Sin embargo, paralelamente, este mismo desarrollo inmobiliario está afectando la relación de muchos limeños con su ciudad, debido a la ruptura de la “geografía recordada”, esto es la pérdida de referentes fundamentales. Cuando desaparecen casonas y edificios con los cuales los ciudadanos se han ido identificando a través del tiempo se produce un quiebre en la memoria colectiva. Por eso el año pasado los vecinos de Lince rogaban que la Municipalidad no destruyera el Parque Bombero: querían preservar algo que representaba su propia identidad en un distrito donde por doquier se construyen nuevos edificios con los que ningún transeúnte siente una relación afectiva.

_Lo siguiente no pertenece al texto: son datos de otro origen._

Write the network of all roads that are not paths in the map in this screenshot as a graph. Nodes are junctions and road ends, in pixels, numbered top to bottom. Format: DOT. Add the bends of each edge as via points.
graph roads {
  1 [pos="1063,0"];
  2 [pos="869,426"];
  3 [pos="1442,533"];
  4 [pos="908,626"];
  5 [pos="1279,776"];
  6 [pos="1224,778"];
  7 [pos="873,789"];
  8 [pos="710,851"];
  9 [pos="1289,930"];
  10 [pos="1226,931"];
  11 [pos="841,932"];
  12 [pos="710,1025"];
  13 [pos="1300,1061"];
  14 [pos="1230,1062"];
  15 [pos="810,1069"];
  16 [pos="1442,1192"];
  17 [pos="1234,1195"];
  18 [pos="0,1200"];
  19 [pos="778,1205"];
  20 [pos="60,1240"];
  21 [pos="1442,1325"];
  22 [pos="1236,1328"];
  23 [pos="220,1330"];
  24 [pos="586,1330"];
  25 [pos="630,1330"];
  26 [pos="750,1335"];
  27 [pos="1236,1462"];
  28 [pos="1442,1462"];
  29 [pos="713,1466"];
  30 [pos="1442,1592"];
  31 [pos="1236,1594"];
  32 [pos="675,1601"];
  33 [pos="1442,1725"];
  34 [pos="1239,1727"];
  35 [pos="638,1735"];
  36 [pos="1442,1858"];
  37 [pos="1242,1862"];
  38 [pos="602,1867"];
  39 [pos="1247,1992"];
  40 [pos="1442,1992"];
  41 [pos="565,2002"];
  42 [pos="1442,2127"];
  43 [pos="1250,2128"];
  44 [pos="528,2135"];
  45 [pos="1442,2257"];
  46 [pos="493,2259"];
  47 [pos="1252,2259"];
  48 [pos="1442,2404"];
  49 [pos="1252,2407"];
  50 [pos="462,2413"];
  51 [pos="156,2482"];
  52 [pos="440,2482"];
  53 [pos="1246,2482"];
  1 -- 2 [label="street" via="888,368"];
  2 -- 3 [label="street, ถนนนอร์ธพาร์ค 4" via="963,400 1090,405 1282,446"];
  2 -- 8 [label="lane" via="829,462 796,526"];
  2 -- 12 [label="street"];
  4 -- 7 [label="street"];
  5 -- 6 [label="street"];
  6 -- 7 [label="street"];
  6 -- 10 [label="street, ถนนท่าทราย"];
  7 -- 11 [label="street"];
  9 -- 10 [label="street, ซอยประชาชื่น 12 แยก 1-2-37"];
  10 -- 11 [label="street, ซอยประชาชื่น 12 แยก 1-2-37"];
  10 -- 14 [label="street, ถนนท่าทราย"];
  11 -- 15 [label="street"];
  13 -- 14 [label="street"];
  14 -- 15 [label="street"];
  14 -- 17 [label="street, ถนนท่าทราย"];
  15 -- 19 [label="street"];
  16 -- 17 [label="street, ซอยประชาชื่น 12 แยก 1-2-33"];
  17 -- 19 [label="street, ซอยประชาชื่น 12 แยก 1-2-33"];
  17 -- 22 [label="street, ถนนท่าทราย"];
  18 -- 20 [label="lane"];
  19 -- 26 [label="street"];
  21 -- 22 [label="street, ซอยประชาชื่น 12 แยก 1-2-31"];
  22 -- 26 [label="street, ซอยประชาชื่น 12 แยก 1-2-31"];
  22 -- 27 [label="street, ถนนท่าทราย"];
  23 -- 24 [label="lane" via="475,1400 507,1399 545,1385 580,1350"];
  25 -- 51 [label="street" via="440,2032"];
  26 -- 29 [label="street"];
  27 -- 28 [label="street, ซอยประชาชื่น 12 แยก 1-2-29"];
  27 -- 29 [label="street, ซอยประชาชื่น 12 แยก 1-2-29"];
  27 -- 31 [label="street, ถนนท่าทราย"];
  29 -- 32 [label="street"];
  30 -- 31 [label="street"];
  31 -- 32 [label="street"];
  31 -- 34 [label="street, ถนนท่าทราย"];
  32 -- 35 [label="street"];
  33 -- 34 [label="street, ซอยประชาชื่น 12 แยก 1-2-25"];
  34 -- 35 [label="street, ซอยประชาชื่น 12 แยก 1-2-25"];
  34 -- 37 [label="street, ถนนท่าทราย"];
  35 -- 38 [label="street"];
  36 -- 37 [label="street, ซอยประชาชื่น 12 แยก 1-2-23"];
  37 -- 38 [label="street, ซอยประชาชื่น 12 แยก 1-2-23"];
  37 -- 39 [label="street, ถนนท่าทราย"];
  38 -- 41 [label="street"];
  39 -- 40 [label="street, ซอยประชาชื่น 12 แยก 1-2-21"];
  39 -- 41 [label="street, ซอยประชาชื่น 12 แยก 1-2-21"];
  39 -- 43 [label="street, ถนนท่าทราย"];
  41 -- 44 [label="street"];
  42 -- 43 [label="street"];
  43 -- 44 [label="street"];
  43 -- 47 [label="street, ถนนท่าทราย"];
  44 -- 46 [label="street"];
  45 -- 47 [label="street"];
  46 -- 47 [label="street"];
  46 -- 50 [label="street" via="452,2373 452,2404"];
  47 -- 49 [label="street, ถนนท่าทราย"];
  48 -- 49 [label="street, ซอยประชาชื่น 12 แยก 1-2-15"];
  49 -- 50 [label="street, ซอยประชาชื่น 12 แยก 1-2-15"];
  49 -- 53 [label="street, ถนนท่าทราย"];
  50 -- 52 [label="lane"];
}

Quienes queremos a Lima y queremos que más limeños la quieran, tenemos grandes retos. El primero es promover que los limeños se reencuentren con la ciudad, de preferencia caminando por ella. Esto permitirá darse cuenta cuan ajenos a la realidad son muchos temores y prejuicios negativos. Además, para algunas personas, un paseo por Lima implica aceptar que los íconos de su “geografía recordada”, como la Plaza de Armas, la Plaza San Martín o el Jirón de la Unión son disfrutados por otros limeños, sin que esto genere un entorno sucio o peligroso.
Se trata también de luchar por referentes de la ciudad, promoviendo un pacto urbano para salvar casonas y también entornos urbanísticos, es decir cuadras o barrios, como Monserrate, Santa Beatriz, Barrios Altos o buena parte de Breña. Se trata a la vez de promover una mejor convivencia, luchando contra el racismo, el clasismo y el arribismo. Se trata de construir una ciudad donde todos podamos vivir mejor.
Parecen tareas muy grandes, pero, felizmente, quienes queremos a Lima ya nos hemos dado cuenta que somos muchos y la primera meta es superar el escepticismo sobre lo que podemos conseguir.